Ruben had meant to stand and extend his hand to Gen, but Gen, younger, made it to his feet more quickly and reached down to help the Vice President. He took Ruben’s arm, as if the Vice President had been struck suddenly blind, and led him forward through the room. How quickly one could form attachments under circumstances like these, what bold conclusions a man could come to: Roxane Coss was the woman he had always loved; Gen Watanabe was his son; his house was no longer his own; his life as he knew it, his political life, was dead. Ruben Iglesias wondered if all hostages, all over the world, felt more or less the same way.
“Gen,” Messner said, and shook his hand somberly, as if offering condolences. “The Vice President should have medicine.” He said this in French for Gen to translate.
“Too much time is spent discussing the needs of a foolish man,” General Benjamin said.

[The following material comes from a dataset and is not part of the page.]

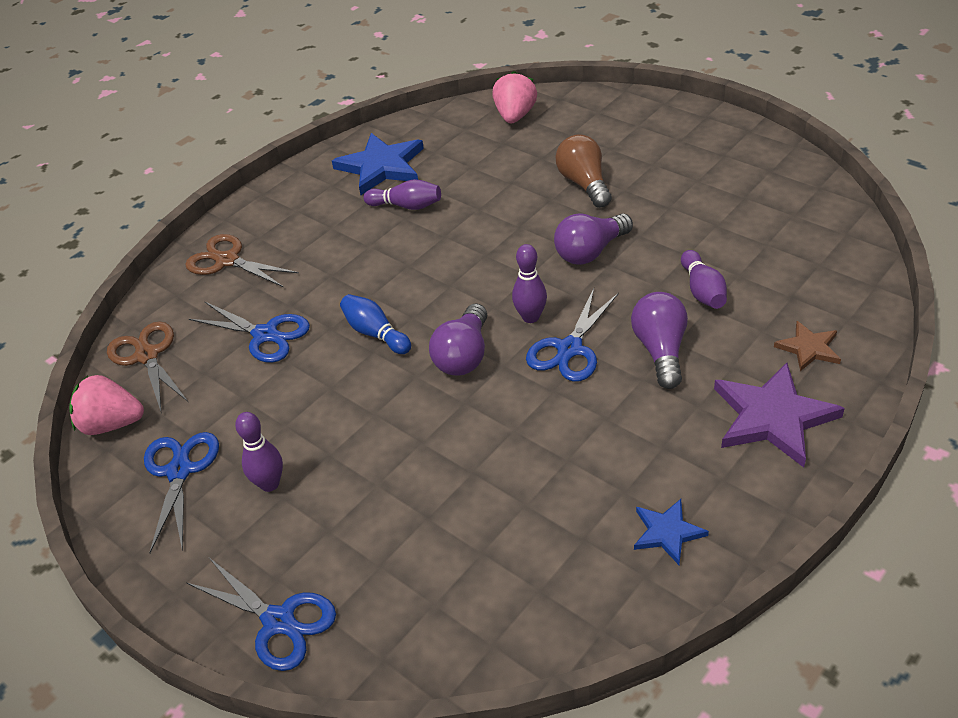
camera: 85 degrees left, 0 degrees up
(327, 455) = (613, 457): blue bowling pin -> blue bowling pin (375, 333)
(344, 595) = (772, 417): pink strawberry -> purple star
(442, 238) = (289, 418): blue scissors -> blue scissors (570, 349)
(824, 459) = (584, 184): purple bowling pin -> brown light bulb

“Ice?” Ruben offered himself, as suddenly his mind was filled with the pleasures of ice, of the snow on the tops of the Andes, of those sweet Olympic skaters on television, young girls wearing handkerchiefs of diaphanous gauze around their doll-like waists. He was burning alive now and the silver blades of their skates shot up arches of blue-white chips. He wanted to be buried in ice.
“Ishmael,” the General said impatiently to one of the boys. “Into the kitchen. Get him a towel and ice.”
Ishmael, one of the young boys holding up the wall, a small one with the worst shoes of all, looked pleased. Maybe he was proud of having been chosen for the task, maybe he wanted to help the Vice President, maybe he wanted a shot at the kitchen, where surely trays of leftover crackers and melted canapés were waiting. “No one gives my people ice when they need ice,” General Alfredo said bitterly.
“Certainly,” Messner said, half listening to Gen’s translation. “Have you reached some kind of compromise here?”
“We’ll let you have the women,” General Alfredo said. “We have no interest in harming women. The workers can go, the priests, anyone who is sick. After that we’ll review the list of who we have. There may be a few more to go after that. In return we’ll want supplies.” He produced a piece of paper, neatly folded, from his front pocket and clamped it between the three remaining fingers of his left hand. “These are the things we’ll need. The second page is to be read to the press. Our demands.” Alfredo had been so certain their plan would turn out better than this. It had been his cousin, after all, who had once worked on the air-conditioning system of this house and had managed to steal a copy of the blueprints.